Das derzeitige Staatsoberhaupt der Demokratischen Partei, Joe Biden, ist so unbeliebt wie kaum einer seiner Vorgänger in den vergangenen hundert Jahren. Die Inflation ist so beissend wie zuletzt in den 1980er-Jahren, die Kriminalität steigt, und die Mehrheit der Amerikaner sagt, das Land steuere in die falsche Richtung. Besser könnte die Ausgangslage für eine Opposition nicht sein.

Doch laut einer aktuellen Umfrage der «New York Times» sagen 41% der registrierten Wähler, die Demokraten sollten im Kongress in der Mehrheit bleiben. Nur 40% wünschen sich die Republikaner an die Macht. McConnells Partei ist drauf und dran, den sicher geglaubten Wahlsieg tatsächlich zu vermasseln. Die Gründe dafür sind hausgemacht und liegen nicht zuletzt in der immer noch krankhaften Fixierung auf Ex-Präsident Donald J. Trump.

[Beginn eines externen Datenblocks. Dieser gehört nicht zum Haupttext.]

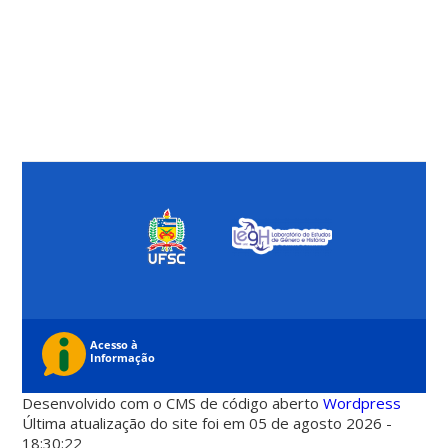
Desenvolvido com o CMS de código aberto
Wordpress
Última atualização do site foi em 05 de agosto 2026 -
18:30:22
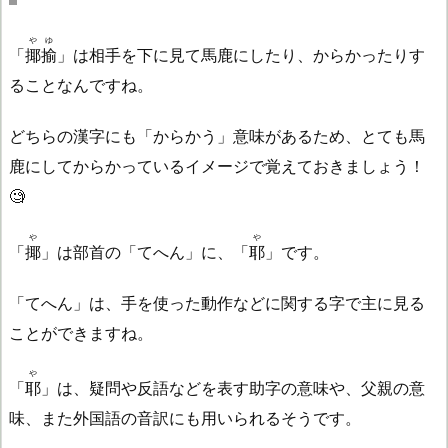
やゆ
「
揶揄
」は相手を下に見て馬鹿にしたり、からかったりす
ることなんですね。
どちらの漢字にも「からかう」意味があるため、とても馬
鹿にしてからかっているイメージで覚えておきましょう！
🧐
や
や
「
揶
」は部首の「てへん」に、「
耶
」です。
「てへん」は、手を使った動作などに関する字で主に見る
ことができますね。
や
「
耶
」は、疑問や反語などを表す助字の意味や、父親の意
味、また外国語の音訳にも用いられるそうです。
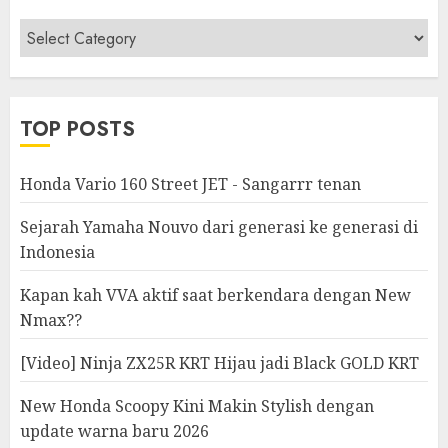
Berita
&
Modifikasi
TOP POSTS
Honda Vario 160 Street JET - Sangarrr tenan
Sejarah Yamaha Nouvo dari generasi ke generasi di
Indonesia
Kapan kah VVA aktif saat berkendara dengan New
Nmax??
[Video] Ninja ZX25R KRT Hijau jadi Black GOLD KRT
New Honda Scoopy Kini Makin Stylish dengan
update warna baru 2026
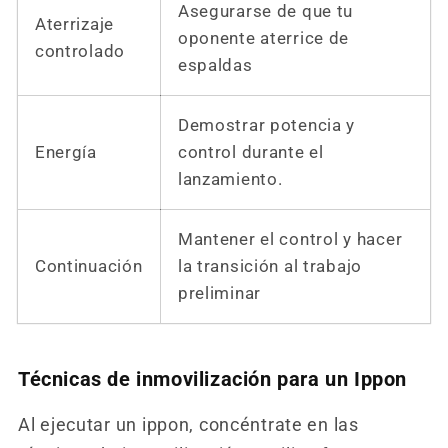
Asegurarse de que tu
Aterrizaje
oponente aterrice de
controlado
espaldas
Demostrar potencia y
Energía
control durante el
lanzamiento.
Mantener el control y hacer
Continuación
la transición al trabajo
preliminar
Técnicas de inmovilización para un Ippon
Al ejecutar un ippon, concéntrate en las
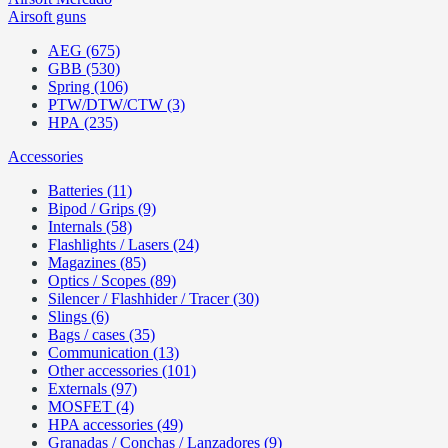
Airsoft guns
AEG (675)
GBB (530)
Spring (106)
PTW/DTW/CTW (3)
HPA (235)
Accessories
Batteries (11)
Bipod / Grips (9)
Internals (58)
Flashlights / Lasers (24)
Magazines (85)
Optics / Scopes (89)
Silencer / Flashhider / Tracer (30)
Slings (6)
Bags / cases (35)
Communication (13)
Other accessories (101)
Externals (97)
MOSFET (4)
HPA accessories (49)
Granadas / Conchas / Lanzadores (9)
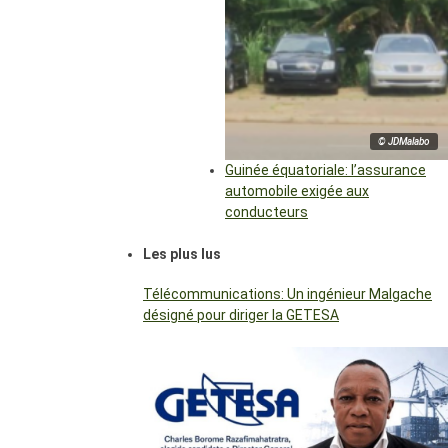
© JDMalabo
Guinée équatoriale: l’assurance
automobile exigée aux
conducteurs
Les plus lus
Télécommunications: Un ingénieur Malgache
désigné pour diriger la GETESA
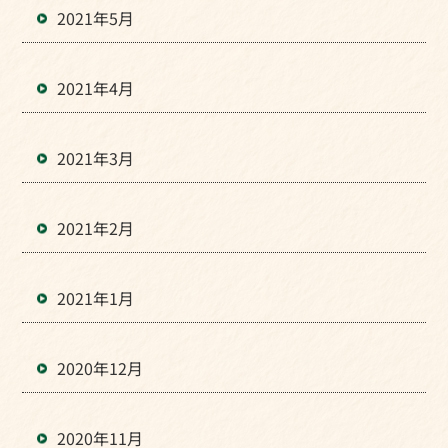
2021年5月
2021年4月
2021年3月
2021年2月
2021年1月
2020年12月
2020年11月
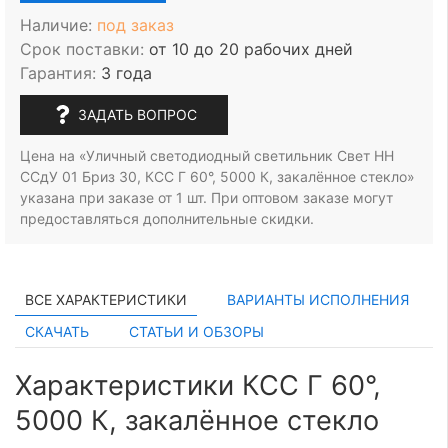
Наличие:
под заказ
Срок поставки:
от 10 до 20 рабочих дней
Гарантия:
3 года
ЗАДАТЬ ВОПРОС
Цена на «Уличный светодиодный светильник Свет НН
ССдУ 01 Бриз 30, КСС Г 60°, 5000 К, закалённое стекло»
указана при заказе
от 1 шт.
При оптовом заказе могут
предоставляться дополнительные скидки.
ВСЕ ХАРАКТЕРИСТИКИ
ВАРИАНТЫ ИСПОЛНЕНИЯ
СКАЧАТЬ
СТАТЬИ И ОБЗОРЫ
Характеристики КСС Г 60°,
5000 К, закалённое стекло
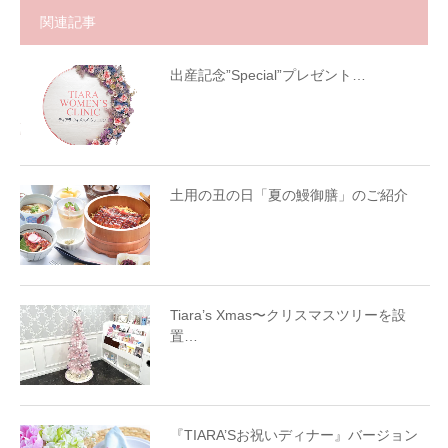
関連記事
出産記念”Special”プレゼント…
土用の丑の日「夏の鰻御膳」のご紹介
Tiara’s Xmas〜クリスマスツリーを設
置…
『TIARA’Sお祝いディナー』バージョン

Der versuchte Staatsstreich

Seit Wochen sind zur besten TV-Sendezeit die Sitzungen der Kongresskommission zu sehen, die die Vorgänge des 6. Januar 2021 aufarbeitet. Ein gewalttätiger Mob, angestiftet von Trump, stürmte damals das Parlamentsgebäude und versuchte, die Bestätigung der Wahl Bidens zu verhindern. Die Vorgänge an jenem Tag waren aber nur die Spitze des Eisbergs, wie die Kommission in hunderten Interviews mit Beteiligten und Getreuen aus dem engsten Umfeld Trumps zutage gefördert hat.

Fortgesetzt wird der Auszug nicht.